Another research team is interviewing college admissions officers to understand why. In preliminary findings, the researchers learned that colleges were replacing standardized tests with metrics that were even more biased toward wealthier and white students, such as letters of recommendation and expensive extracurricular activities. Admissions officers admitted that it was difficult to weigh an applicant with test scores against one without, and the one with test scores often won.

Meanwhile, other researchers are finding evidence that it might not be Black and Hispanic students who are getting the biggest preferences in the admissions office, but rather privileged white students. More than 43 percent of white students admitted to Harvard between 2009 and 2014 fell into four preferential categories: athletes, legacies (the children of alumni), the children of big donors or faculty and staff children.

Alumni children are up to eight times more likely to be accepted at elite colleges, according to one estimate. Another study at an unnamed elite Northeastern college found that so many legacy students had been admitted that they outnumbered the number of Hispanic students. It will be a tough habit to break because legacy students matriculate and donate in much higher numbers, helping colleges meet enrollment and fundraising targets. In the study, a whopping 42 percent of legacy graduates were flagged as potential top donors. Only 6 percent of non-legacy graduates were flagged as potential top donors.

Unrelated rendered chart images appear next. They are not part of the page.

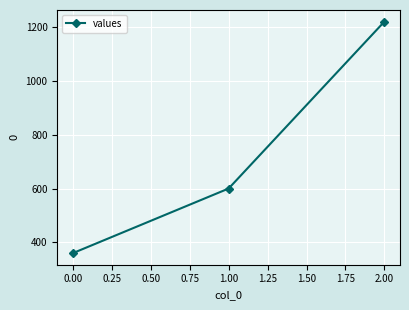

Is this an area chart (filled region under the line)?

No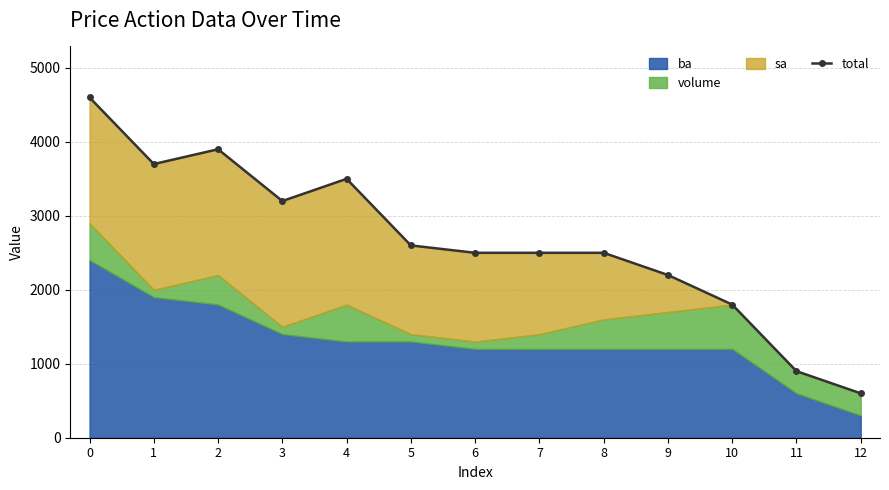

Which label corresponds to the smallest value in the chart?

12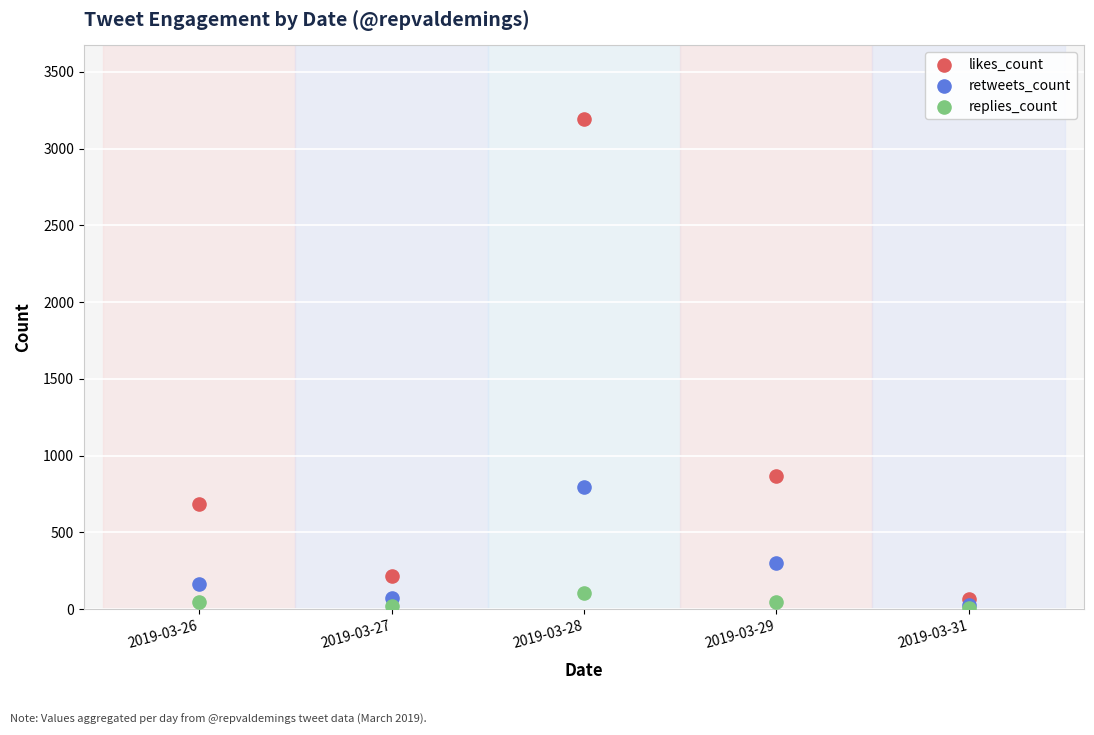

Across all series, what Y value is closest to 1600?

868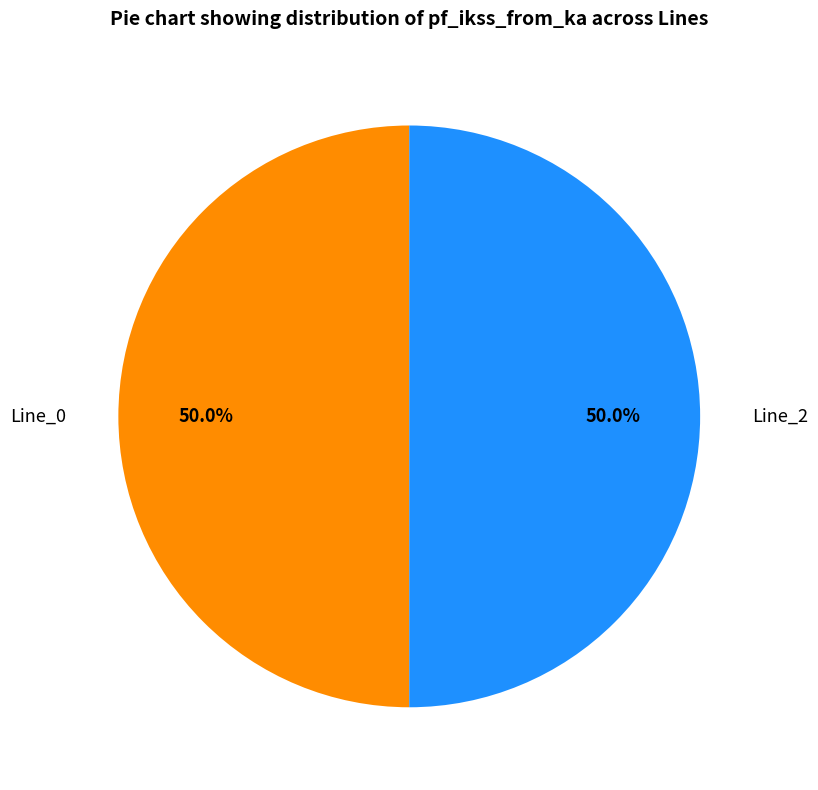

Count the number of slices in the pie.

2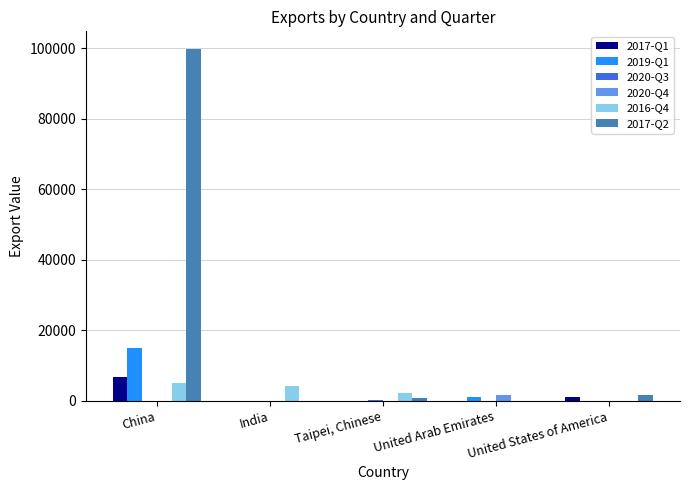

What is the maximum value shown in the chart?

99803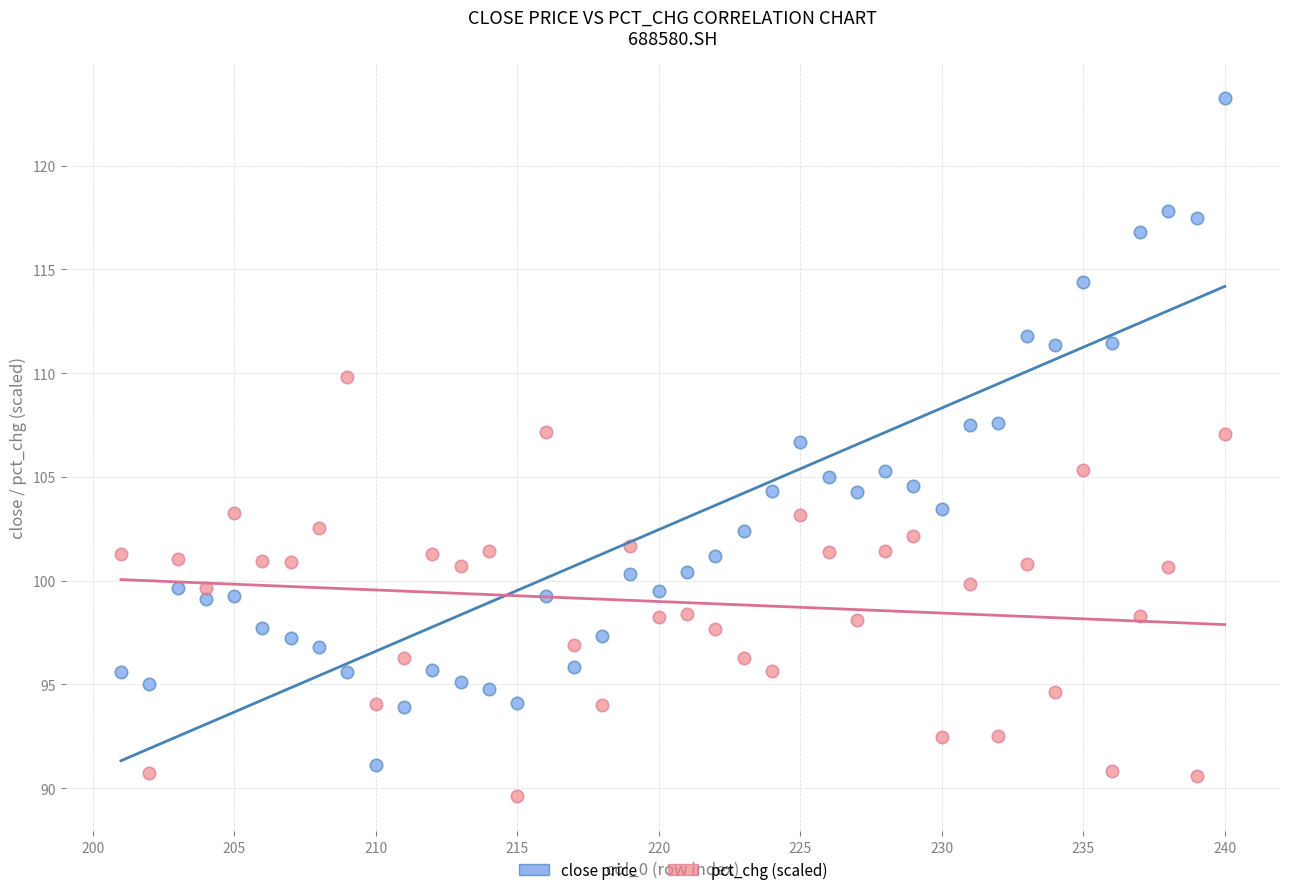

What is the X range (max minus min) for the scatter plot?

39.0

Based on this research evidence, there don’t seem to be easy substitutes for affirmative action that can help foster diversity. One small ray of hope comes from a financial aid study at the University of Michigan. It found that upfront guarantees of free tuition were effective in getting more disadvantaged students to apply and enroll. However, this experiment was conducted in rural areas and largely affected low-income white students. It’s unclear if it would be equally effective with students of color.